Baca berita dengan sedikit iklan, klik di sini
PASAR Seni di bilangan Taman Impian Jaya Ancol tak terasa telah
berusia 6 tahun. Kompleks yang didirikan Februari 1975 itu, kini
menjadi sebuah model yang sering ditontonkan kepada wisata
asing, sebagai sebuah kekayaan ibukota yang orisinal,
sebagaimana juga TIM. Unik, didukung oleh biaya besar dan
memiliki idealisme untuk mengawinkan seniman dengan masyarakat
banyak. Dan tampaknya cukup berhasil.
Bermula para seniman maupun pengrajin di sana tercampak dekat
pantai, di seberang tempat pertunjukan Lumba-Lumba, di bawah
lindungan gubuk-gubuk tidak permanen. Sejak 1978 menetap di
sebelah Drive In, dengan bangunan-bangunan menarik, pepohonan
yang rancak dan kebersihan yang terpuji. Penghuninya adalah para
pelukis, pengrajin, pematung, kios-kios barang souvenir dan
tukang jual makanan, mulai pecel sampai hotdog. Malam hari
ditambah dengan acara kesenian berupa lawak, musik jazz sampai
keroncong dan kelenengan hingga subuh.
Menyeret, menampung, membuat para seniman yang suka hura-hura
menjadi "tertib", merupakan kerja tersendiri. Sebaliknya bagi
para seniman itu, proses menjinakkan diri dengan beberapa
pegangan pokok, seperti tak boleh berambut gondrong, merupakan
peperangan batin yang unik. Banyak di antaranya yang tak tahan,
kemudian angkat pantat tapi tak sedikit yang bertahan selama 6
tahun dengan segala suka maupun duka.
"Fasilitas di sini cukup, lebih dari cukup," kata RW Mulyadi,
pelukis usia 33 tahun jebolan LPKJ. Di samping melukis, ia juga
main drama. Belum lama ini ia menjadi pemenang kedua kontes
merias muka lucu yang diselenggarakan dalam rentetan ulang tahun
Pasar Seni. Kios yang ditempatinya pindah-pindah. Bukan karena
orangnya mudah bosan tapi karena ini memang salah satu taktik
Pasar Seni untuk menyegarkan wajah. "Sampai soal promosi kami
diperhatikan, sehingga kami merasa tertolong," kata Mulyadi
memuji kandangnya.
Potret Silhuet
Pasar Seni punya banyak ketentuan ketat. Misalnya para penghuni
dilarang malas-malasan, membawa pacar, keluarga, atau istri
menginap di kios. Bahkan diharapkan semua berpakaian sopan.
·····
[Ketentuan Latihan]
#1 Kapan kompleks Pasar Seni didirikan menurut teks tentang Pasar Seni Ancol?
#2 Kutiplah secara persis bagian teks tentang Pasar Seni Ancol yang dibuka dengan kata-kata yang memuat "Baca berita dengan" dan ditutup dengan "tampaknya cukup berhasil.".

[Data sumber]
·····
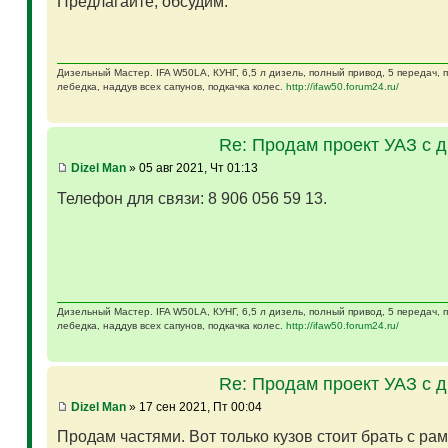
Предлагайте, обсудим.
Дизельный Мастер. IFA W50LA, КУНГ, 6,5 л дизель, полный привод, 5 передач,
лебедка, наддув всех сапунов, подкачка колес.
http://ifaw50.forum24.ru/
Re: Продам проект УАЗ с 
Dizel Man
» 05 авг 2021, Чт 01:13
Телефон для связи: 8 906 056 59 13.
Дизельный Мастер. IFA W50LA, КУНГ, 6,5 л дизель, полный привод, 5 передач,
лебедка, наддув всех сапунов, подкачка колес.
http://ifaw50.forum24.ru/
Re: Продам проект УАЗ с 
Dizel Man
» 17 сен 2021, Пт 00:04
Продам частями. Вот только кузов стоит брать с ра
·····
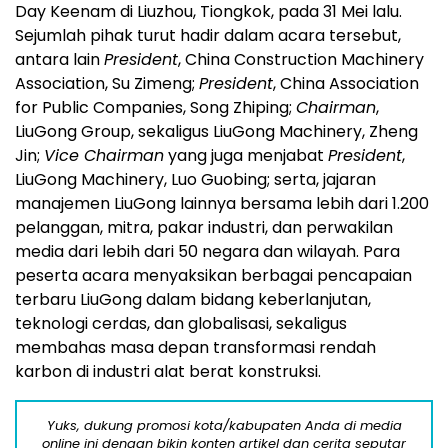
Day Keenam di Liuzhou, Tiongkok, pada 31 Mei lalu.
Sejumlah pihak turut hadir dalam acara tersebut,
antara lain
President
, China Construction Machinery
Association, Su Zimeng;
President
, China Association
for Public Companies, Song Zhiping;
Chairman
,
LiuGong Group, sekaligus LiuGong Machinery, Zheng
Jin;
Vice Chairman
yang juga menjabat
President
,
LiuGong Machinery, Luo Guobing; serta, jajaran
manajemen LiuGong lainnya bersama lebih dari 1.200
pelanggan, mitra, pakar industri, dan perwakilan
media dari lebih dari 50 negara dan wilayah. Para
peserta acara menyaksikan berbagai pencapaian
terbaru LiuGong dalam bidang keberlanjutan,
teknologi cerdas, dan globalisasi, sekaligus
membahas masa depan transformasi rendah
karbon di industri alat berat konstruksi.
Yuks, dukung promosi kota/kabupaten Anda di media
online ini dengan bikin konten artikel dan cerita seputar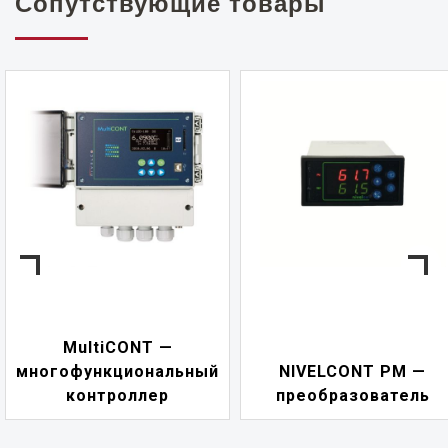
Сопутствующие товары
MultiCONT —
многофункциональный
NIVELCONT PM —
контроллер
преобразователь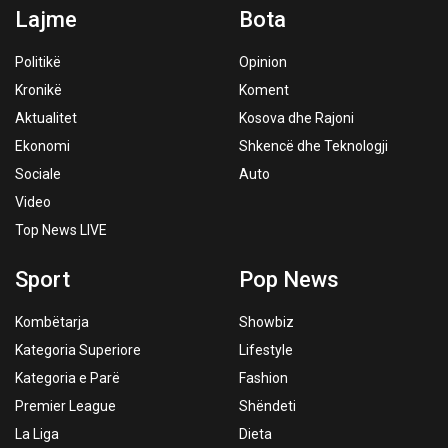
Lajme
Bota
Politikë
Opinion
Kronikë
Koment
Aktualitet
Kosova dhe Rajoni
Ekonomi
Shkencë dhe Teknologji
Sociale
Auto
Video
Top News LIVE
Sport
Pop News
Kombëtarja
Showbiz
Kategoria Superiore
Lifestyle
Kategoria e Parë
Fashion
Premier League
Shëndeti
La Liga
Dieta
·····
[Hasil Setiap Tugas]
#1 Februari 1975.

#2
Baca berita dengan sedikit iklan, klik di sini
PASAR Seni di bilangan Taman Impian Jaya Ancol tak terasa telah
berusia 6 tahun. Kompleks yang didirikan Februari 1975 itu, kini
menjadi sebuah model yang sering ditontonkan kepada wisata
asing, sebagai sebuah kekayaan ibukota yang orisinal,
sebagaimana juga TIM. Unik, didukung oleh biaya besar dan
memiliki idealisme untuk mengawinkan seniman dengan masyarakat
banyak. Dan tampaknya cukup berhasil.